Locate Synchronization on the Timeline

Open the data collected during the analysis in the Hardware Events viewpoint:

Select the User/system functions call stack mode to display both user and system functions in the Call Stack pane.

In the Call Stack pane, select the Synchronization Context Switch Count type from the drop-down menu to see a call stack for the synchronization context switch selected in the Timeline pane.

Locate a frequent synchronization on the timeline and hover over a context switch to view details in the tooltip. For example, in the Advanced Hotspots result above, the NtDelayExecution thread has the largest number of context switches caused by synchronization. When you select a context switch on the timeline, the Call Stack pane is updated to show a call sequence at which a preceding thread execution quantum was interrupted.

Analyze an Average Wait Metric

Click the (change) link to open the Hotspots viewpoint:

Analyze the Wait Rate metric data, that is average wait time (in milliseconds) per synchronization context switch. This metric helps you identify ineffective frequent synchronizations as well as power consumption issues.

VTune Profiler interprets low Wait Rate metric values (under 1ms) as performance issues and highlights them in pink. These values may signal an increased contention between threads and inefficient use of system API.

Identify a synchronization stack with short Wait time and high CPU time (half the time of all system calls) and double-click it to explore the source code of the hotspot function.

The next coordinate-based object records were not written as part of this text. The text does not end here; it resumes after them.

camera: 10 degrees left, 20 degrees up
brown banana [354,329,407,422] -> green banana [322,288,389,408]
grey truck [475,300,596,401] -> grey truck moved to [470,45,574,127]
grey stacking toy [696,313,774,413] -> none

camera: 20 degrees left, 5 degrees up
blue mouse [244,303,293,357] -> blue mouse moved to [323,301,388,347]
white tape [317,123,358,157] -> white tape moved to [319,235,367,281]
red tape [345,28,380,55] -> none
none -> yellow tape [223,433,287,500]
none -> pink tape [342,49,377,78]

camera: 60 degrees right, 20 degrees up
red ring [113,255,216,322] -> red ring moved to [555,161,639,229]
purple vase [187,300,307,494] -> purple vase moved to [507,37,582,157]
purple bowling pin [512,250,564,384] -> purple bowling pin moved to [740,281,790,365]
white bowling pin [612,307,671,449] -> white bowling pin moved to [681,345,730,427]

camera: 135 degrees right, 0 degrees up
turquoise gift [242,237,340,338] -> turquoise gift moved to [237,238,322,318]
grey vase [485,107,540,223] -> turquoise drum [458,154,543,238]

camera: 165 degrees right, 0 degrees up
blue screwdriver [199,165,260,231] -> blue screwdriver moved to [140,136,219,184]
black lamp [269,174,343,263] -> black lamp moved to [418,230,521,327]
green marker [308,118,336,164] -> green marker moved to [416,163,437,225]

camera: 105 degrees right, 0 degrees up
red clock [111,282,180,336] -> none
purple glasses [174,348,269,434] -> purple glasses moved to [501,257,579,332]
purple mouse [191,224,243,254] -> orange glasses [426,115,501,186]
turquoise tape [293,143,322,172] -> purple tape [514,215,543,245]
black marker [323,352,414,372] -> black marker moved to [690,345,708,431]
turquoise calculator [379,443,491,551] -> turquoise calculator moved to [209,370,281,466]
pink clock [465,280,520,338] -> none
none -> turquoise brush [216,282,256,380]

Analyze Synchronization Context Switches

Click the (change) link to open to the Hardware Events viewpoint. By default, the Event Count grid is sorted by the Clockticks event. Identify the hottest functions that took the most CPU time (in clockticks) to execute and had the most frequent synchronization.

In this sample OpenMP* application, the VTune Amplifier identifies the InterpolateN function as a primary computation hotspot called from an OpenMP region. You can also see a major contention on the WaitForSingleObject inside the OpenMP runtime that results in ~ 30% of performance loss (Clockticks of the wait function / Clockticks of the hotspot function).

Double-click the InterpolateN function to view the source code and identify a cause of ineffective synchronization.

for(i = 0; i < block_no; i++)
{
    #pragma omp parallel for
    for(j = 0; j < lines_in_block; j++)
    {
        /// do processing
    } /// implicit barrier causing contention and overhead
}

Code analysis for the sample application discovers excessive OpenMP barriers added to process a picture by blocks of lines and parallelize each block separately. To resolve this issue, use the nowait clause or apply parallel_for to the entire picture and use dynamic work scheduling.

For the optimized result, the relative cost of contention on Sleep() is low (26,997).

Using a single parallel_for and dynamic work scheduling for the WaitForSingleObject function helped decrease the contention and negative performance impact down to ~1%.

The second optimized result also discovers another highly contended function Sleep() (Synchronization Context Switches metric equal to 26,997). But if you check its execution time, it is within 2% of the top hotspot (not shown), which makes it less important. But this function may become an issue when running the application on a greater number of processors.

NOTE:

The initial (pre-optimized) sample data collection session represented above was taken on a limited time interval. The optimized version represents a full application run.